18. Dezember 2006: Nach einem Zusammenbruch bei einer Kundgebung erhält er einen Herzschrittmacher.

14. April 2008: Sein Mitte-rechts-Bündnis siegt bei der Parlamentswahl deutlich. Berlusconi wird zum dritten Mal Regierungschef.

3. Mai 2009: Nach 19 Jahren Ehe und drei gemeinsamen Kindern reicht seine Frau Victoria Lario die Scheidung ein und nennt als Grund ausdrücklich seinen Hang zu jungen Frauen.

10. September 2009: Berlusconi weist Rücktrittsgerüchte wegen eines Sexskandals zurück. Ein Callgirl hatte behauptet, Bandaufnahmen von einer gemeinsamen Nacht in der Residenz des Regierungschefs zu besitzen.

13. Dezember 2009: Bei einer Kundgebung in Mailand wirf ein Mann Berlusconi eine kleine Statue ins Gesicht und verletzt ihn leicht.
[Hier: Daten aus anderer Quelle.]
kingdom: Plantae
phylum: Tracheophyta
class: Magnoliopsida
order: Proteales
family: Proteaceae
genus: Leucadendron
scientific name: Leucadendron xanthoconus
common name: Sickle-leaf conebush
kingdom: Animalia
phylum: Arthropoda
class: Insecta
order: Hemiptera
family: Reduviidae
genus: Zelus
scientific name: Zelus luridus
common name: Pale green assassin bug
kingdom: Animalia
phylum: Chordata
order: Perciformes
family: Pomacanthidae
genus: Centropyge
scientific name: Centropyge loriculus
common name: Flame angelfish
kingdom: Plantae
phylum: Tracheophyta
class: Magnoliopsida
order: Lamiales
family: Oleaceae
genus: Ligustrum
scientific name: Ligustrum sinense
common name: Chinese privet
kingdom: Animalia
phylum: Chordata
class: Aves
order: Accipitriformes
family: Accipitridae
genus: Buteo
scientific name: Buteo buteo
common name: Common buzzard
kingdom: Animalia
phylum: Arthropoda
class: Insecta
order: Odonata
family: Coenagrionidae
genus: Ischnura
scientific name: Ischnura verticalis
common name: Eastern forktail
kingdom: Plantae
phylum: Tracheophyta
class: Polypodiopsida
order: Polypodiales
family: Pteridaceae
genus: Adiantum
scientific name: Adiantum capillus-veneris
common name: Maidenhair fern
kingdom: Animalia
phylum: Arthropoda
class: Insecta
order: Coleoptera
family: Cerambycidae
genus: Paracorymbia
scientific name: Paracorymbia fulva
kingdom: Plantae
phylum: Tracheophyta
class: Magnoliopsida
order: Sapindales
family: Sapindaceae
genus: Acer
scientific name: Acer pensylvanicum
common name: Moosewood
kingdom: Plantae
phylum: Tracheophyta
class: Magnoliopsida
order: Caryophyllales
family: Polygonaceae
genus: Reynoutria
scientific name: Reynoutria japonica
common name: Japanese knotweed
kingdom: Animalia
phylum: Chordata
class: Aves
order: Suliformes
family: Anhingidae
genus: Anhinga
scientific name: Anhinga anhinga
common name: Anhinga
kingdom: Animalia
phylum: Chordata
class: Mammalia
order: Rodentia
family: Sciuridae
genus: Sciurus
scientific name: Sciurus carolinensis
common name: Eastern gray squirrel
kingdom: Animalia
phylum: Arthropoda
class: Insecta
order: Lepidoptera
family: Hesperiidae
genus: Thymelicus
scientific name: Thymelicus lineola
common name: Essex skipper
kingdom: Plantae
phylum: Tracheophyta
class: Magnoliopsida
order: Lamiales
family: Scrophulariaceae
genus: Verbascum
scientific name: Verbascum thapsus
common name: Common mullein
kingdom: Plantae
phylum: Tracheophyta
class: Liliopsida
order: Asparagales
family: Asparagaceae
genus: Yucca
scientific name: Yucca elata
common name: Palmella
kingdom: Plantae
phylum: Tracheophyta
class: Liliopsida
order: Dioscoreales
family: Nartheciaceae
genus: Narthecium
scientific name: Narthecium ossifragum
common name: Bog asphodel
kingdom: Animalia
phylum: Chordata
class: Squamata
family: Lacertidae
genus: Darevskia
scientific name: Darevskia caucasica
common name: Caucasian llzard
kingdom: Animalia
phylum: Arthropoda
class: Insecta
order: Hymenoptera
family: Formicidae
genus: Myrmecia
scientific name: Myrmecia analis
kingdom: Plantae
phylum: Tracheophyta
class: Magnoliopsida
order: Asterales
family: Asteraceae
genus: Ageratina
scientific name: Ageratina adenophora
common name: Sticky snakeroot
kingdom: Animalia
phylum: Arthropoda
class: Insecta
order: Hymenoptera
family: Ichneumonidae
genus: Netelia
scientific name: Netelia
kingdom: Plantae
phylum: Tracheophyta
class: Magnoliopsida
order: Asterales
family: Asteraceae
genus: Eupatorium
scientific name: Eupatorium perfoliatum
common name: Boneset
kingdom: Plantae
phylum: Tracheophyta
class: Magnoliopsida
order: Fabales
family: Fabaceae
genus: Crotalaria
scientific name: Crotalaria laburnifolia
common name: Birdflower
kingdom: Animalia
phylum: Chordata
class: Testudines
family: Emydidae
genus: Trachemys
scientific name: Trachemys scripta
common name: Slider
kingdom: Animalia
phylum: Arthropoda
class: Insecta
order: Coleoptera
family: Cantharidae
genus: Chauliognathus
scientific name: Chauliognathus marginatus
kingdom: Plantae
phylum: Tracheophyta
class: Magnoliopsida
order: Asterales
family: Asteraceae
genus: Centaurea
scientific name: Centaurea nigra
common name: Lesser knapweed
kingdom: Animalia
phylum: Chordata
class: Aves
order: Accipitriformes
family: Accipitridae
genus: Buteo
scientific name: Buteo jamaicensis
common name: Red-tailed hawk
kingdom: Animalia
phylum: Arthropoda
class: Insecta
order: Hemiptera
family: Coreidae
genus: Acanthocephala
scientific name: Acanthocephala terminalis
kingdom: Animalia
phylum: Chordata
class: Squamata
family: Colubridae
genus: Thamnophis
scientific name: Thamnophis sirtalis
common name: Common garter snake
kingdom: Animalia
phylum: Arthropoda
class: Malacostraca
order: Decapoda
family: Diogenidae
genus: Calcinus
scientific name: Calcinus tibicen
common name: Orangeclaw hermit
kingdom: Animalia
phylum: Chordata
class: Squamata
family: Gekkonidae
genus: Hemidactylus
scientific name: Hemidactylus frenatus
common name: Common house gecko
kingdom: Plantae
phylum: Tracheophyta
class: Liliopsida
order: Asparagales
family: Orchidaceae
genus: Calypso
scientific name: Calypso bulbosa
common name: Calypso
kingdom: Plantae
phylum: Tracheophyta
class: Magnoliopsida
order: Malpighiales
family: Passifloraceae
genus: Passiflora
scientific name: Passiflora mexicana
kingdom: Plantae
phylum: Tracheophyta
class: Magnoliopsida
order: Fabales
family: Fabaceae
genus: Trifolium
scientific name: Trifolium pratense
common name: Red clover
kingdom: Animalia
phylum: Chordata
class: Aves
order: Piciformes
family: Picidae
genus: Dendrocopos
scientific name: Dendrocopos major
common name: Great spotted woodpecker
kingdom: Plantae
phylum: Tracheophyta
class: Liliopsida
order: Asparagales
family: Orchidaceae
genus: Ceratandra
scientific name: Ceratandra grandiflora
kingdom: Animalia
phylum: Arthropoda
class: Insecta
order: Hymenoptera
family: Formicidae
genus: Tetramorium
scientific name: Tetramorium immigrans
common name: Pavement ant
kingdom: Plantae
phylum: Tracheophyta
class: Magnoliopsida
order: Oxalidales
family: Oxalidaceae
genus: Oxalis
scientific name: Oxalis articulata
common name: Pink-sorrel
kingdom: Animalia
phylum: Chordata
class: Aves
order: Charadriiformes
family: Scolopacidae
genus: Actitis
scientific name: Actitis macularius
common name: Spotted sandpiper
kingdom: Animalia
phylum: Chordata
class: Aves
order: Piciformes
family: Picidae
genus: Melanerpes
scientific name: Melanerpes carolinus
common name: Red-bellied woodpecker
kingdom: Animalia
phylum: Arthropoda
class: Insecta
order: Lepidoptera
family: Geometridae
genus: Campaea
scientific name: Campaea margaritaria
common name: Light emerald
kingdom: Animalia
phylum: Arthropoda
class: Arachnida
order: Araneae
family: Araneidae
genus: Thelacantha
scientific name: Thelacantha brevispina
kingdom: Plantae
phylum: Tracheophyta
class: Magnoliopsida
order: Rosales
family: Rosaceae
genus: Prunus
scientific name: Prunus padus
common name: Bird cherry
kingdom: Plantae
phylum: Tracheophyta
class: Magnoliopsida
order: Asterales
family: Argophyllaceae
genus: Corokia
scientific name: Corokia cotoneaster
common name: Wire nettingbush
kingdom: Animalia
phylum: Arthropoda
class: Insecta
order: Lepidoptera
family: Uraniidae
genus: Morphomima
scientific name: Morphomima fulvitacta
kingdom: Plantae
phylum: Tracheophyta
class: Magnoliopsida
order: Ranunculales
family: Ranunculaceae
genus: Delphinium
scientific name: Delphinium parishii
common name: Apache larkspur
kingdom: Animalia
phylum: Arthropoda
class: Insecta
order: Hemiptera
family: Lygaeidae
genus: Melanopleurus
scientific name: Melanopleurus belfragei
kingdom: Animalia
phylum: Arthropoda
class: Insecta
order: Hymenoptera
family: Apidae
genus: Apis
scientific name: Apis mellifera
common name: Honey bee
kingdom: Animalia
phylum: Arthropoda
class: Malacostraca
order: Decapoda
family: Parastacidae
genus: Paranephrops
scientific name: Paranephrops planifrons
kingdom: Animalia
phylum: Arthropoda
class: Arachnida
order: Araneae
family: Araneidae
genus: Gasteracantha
30. Juli 2010: Nach langen Streitereien kommt es zum Zerwürfnis mit Koalitionspartner Fini.

14. Dezember 2010: Berlusconi übersteht aufeinanderfolgende Vertrauensabstimmungen, das äußerst knappe Ergebnis im Parlament macht das Regieren aber schwierig.

15. Februar 2011:
Ein Gericht in Mailand erhebt Anklage wegen des Verdachts, er habe eine Minderjährige für Sex bezahlt und sein Amt dazu missbraucht, die Sache zu vertuschen. Der Prozess beginnt im April.

9. Juli 2011: Berlusconis Firmengruppe wird wegen Bestechung bei der Übernahme des Mondadori-Verlags in zweiter Instanz zu 560 Millionen Euro Schadenersatz verurteilt.

14. Oktober 2011:
In der Euro-Krise zunehmend unter Druck, verliert Berlusconi im Parlament eine routinemäßige Budgetabstimmung. Er stellt zum 51. Mal in seiner politischen Laufbahn die Vertrauensfrage und gewinnt.

8. November 2011: Bei der neuerlichen Budgetabstimmung wird deutlich, dass Berlusconi keine Mehrheit mehr hat. Der 75-Jährige kündigt an zurückzutreten, sobald das Parlament die von der EU zur Bekämpfung der Schuldenkrise geforderten Reformen verabschiedet habe.

9. November 2011:
Berlusconi bestätigt, dass er sich nicht um eine weitere Amtszeit bewerben will und nennt Angelino Alfano als Nachfolgekandidaten seiner Partei.